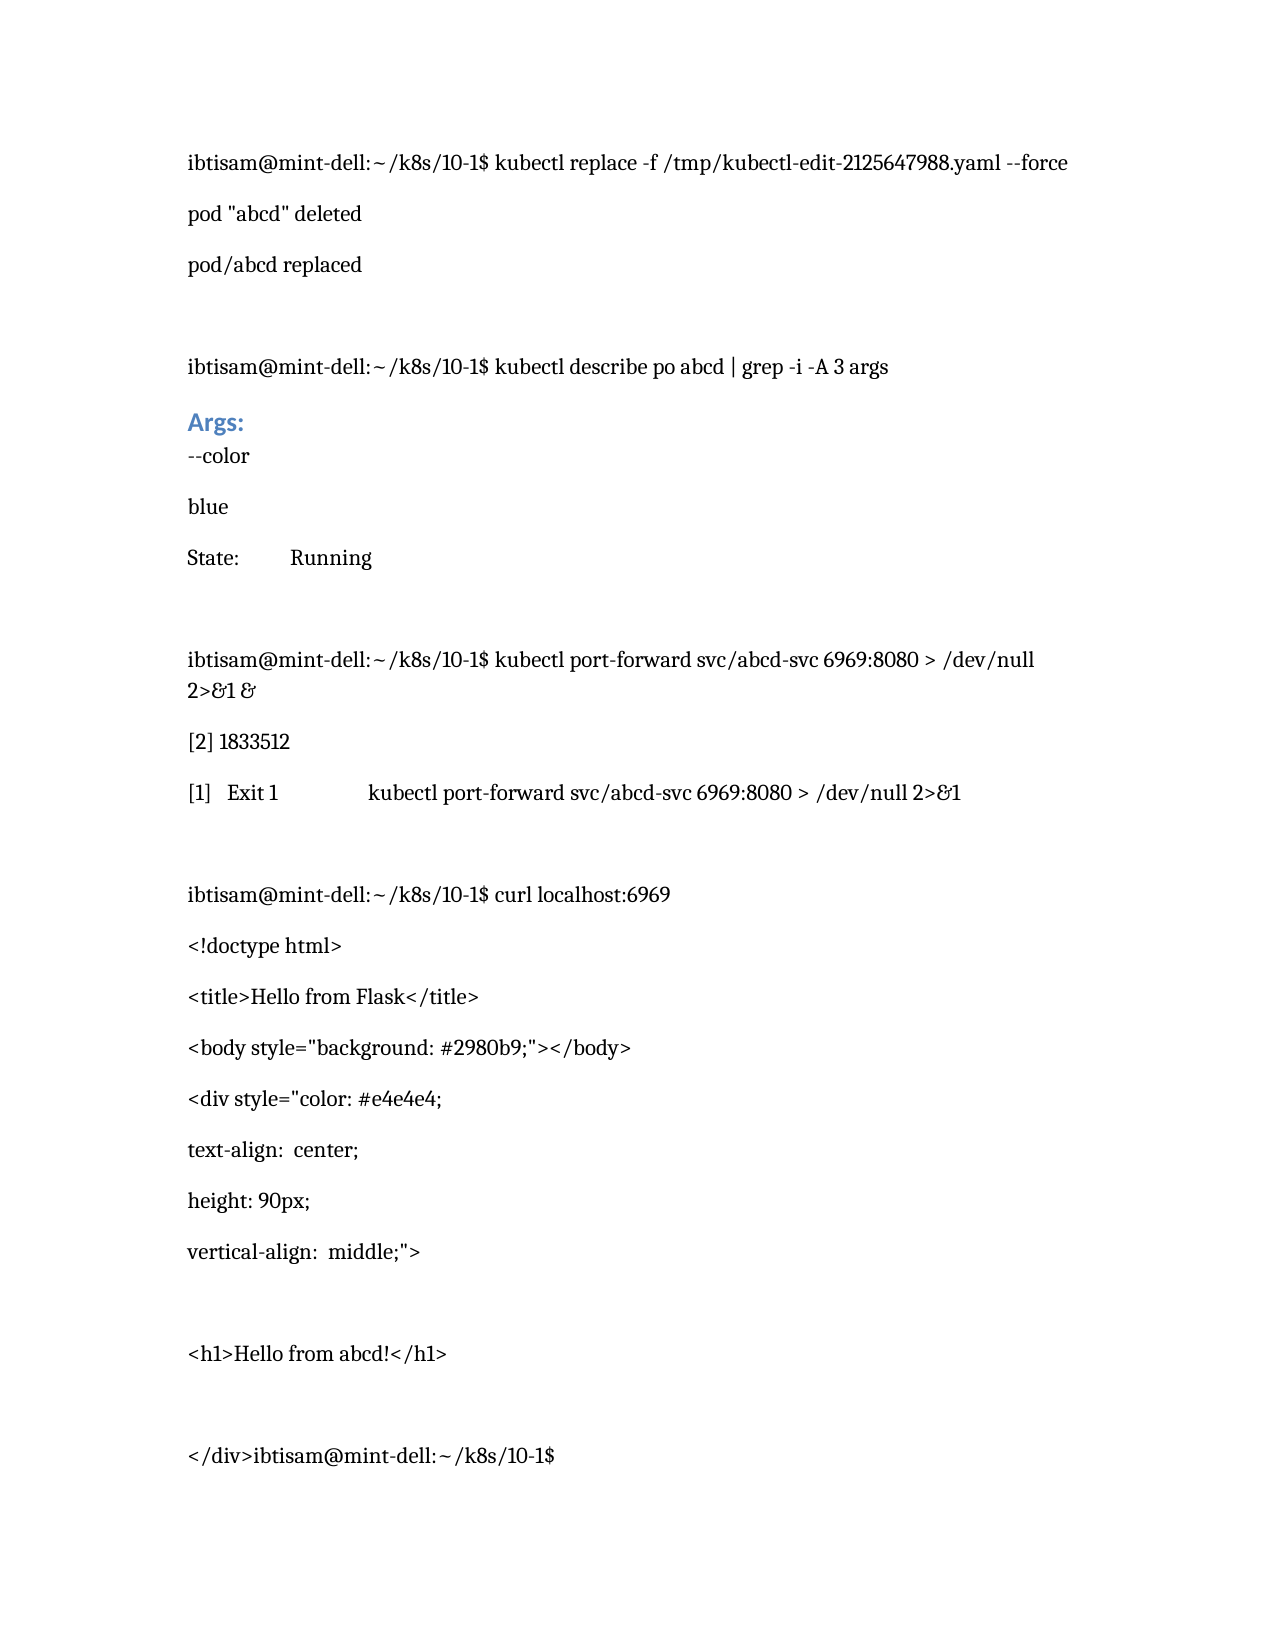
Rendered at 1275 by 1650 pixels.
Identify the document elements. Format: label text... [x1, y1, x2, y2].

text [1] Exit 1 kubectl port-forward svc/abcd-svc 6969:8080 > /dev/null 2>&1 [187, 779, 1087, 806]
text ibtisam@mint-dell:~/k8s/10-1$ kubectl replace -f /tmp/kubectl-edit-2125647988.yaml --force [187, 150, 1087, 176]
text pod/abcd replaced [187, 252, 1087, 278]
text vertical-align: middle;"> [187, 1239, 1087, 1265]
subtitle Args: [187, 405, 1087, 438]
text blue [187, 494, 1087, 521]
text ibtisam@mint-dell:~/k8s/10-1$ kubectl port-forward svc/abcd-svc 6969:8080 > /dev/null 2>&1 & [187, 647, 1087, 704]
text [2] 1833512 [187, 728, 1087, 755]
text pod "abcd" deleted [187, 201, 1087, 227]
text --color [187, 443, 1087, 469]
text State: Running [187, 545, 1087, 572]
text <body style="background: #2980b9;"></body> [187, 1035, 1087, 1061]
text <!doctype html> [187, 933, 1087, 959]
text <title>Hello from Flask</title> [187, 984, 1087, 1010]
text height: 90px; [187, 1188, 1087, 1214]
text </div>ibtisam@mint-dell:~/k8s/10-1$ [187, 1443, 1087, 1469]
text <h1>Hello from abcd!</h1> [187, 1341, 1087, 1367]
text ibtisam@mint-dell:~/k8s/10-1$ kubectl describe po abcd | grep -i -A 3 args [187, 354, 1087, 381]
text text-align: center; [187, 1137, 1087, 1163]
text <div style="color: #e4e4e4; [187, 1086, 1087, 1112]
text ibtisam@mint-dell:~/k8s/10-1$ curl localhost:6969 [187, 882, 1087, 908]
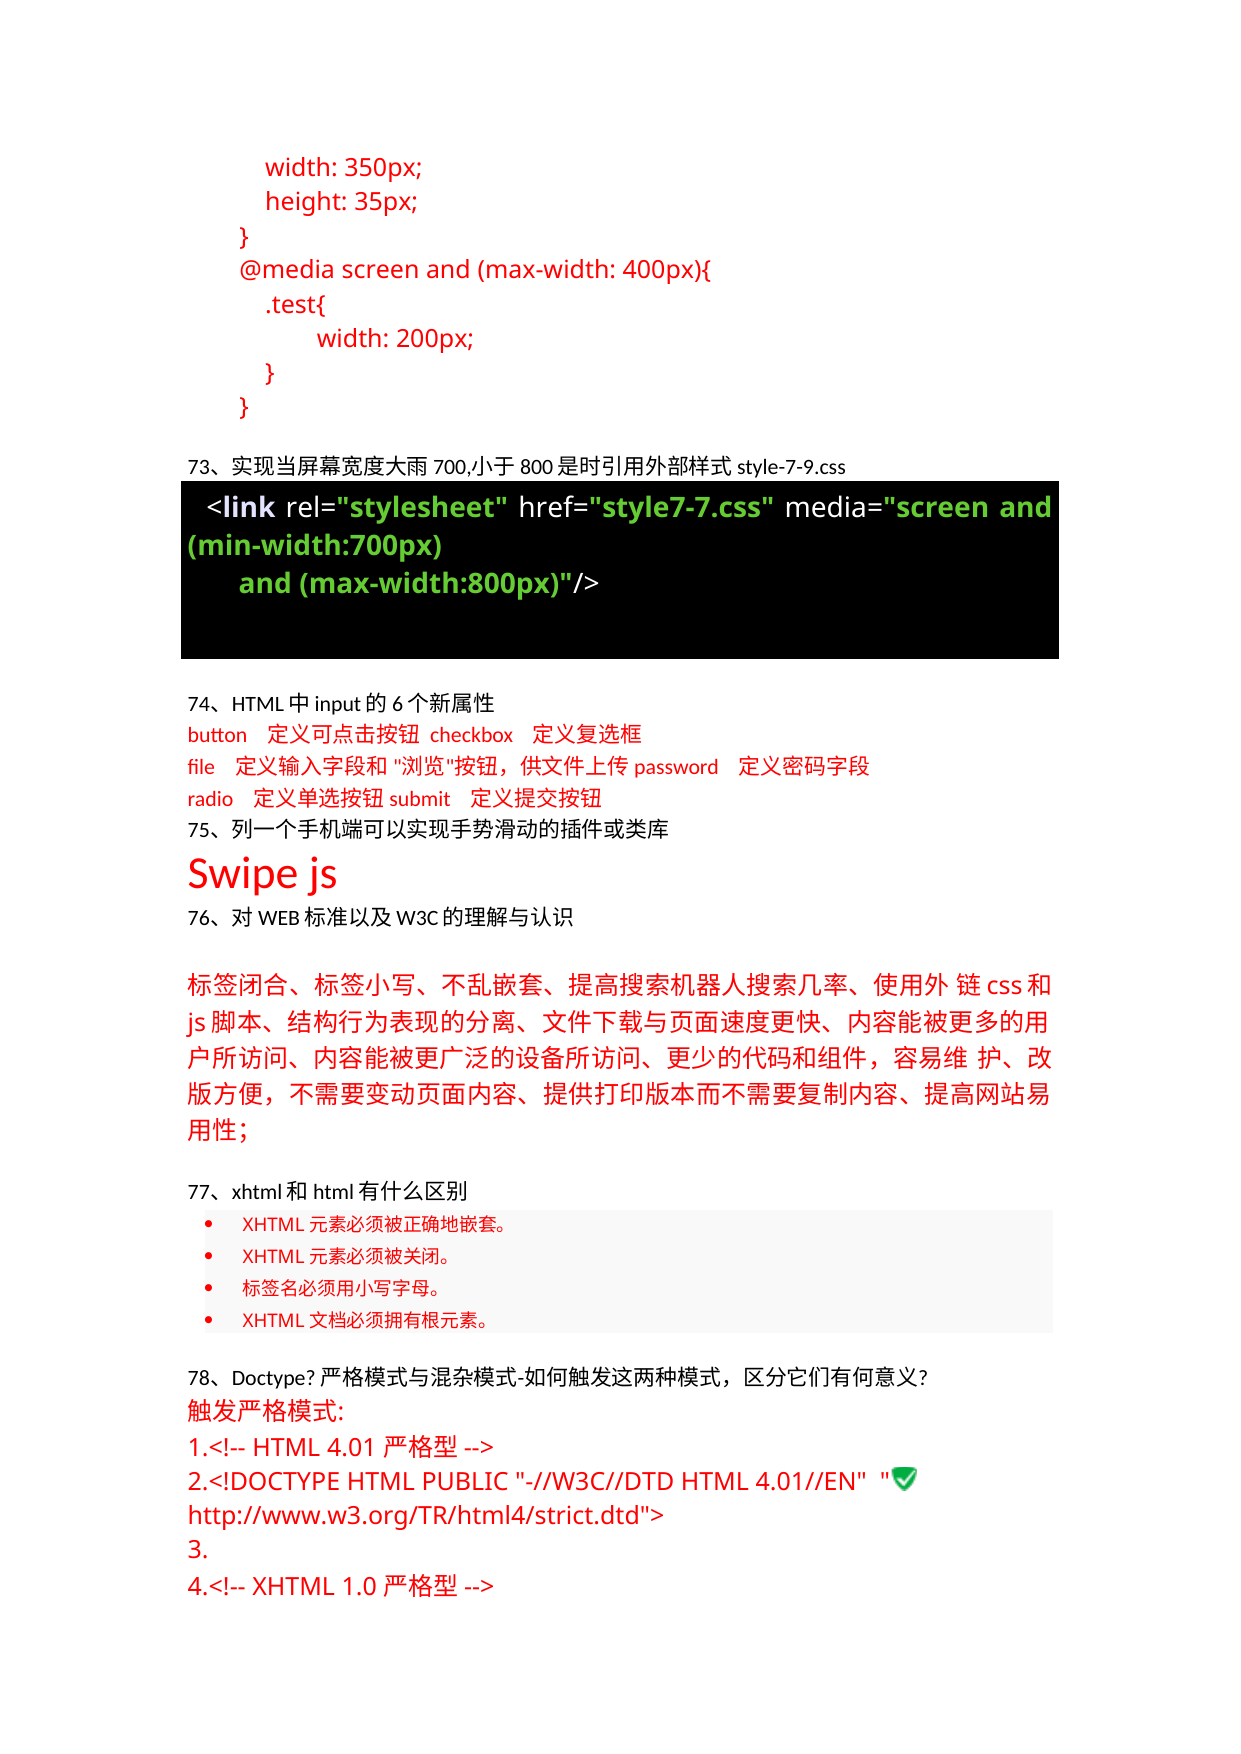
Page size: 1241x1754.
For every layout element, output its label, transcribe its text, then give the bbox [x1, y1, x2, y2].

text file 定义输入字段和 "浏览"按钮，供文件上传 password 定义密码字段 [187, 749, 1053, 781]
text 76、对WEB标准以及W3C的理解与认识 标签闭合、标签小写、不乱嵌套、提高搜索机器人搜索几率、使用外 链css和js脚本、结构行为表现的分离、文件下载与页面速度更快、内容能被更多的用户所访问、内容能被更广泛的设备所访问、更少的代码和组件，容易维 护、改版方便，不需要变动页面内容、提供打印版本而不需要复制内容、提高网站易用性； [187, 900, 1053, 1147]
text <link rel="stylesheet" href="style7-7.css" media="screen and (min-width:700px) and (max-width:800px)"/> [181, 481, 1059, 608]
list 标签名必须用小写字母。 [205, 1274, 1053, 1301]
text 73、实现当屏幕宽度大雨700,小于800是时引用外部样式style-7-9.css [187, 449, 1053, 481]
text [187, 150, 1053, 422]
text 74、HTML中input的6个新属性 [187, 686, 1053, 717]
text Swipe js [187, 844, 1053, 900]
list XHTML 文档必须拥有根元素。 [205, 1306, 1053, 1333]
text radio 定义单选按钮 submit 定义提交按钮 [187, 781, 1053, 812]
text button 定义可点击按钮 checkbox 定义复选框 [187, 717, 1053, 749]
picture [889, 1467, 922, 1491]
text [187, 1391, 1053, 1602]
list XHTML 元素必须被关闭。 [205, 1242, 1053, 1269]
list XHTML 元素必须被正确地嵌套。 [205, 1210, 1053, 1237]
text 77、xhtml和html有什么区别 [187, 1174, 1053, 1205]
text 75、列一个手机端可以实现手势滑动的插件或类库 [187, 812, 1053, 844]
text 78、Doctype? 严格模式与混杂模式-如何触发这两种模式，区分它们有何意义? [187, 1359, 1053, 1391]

★ ★ ★

## [Task requirements]
Write out precisely the lines from the one holding "text [187, 150, 1053, 422]" through the end of the material, including both of those ends.

## [Solution for this exercise]
text [187, 150, 1053, 422]
text 74、HTML中input的6个新属性 [187, 686, 1053, 717]
text Swipe js [187, 844, 1053, 900]
list XHTML 文档必须拥有根元素。 [205, 1306, 1053, 1333]
text radio 定义单选按钮 submit 定义提交按钮 [187, 781, 1053, 812]
text button 定义可点击按钮 checkbox 定义复选框 [187, 717, 1053, 749]
picture [889, 1467, 922, 1491]
text [187, 1391, 1053, 1602]
list XHTML 元素必须被关闭。 [205, 1242, 1053, 1269]
list XHTML 元素必须被正确地嵌套。 [205, 1210, 1053, 1237]
text 77、xhtml和html有什么区别 [187, 1174, 1053, 1205]
text 75、列一个手机端可以实现手势滑动的插件或类库 [187, 812, 1053, 844]
text 78、Doctype? 严格模式与混杂模式-如何触发这两种模式，区分它们有何意义? [187, 1359, 1053, 1391]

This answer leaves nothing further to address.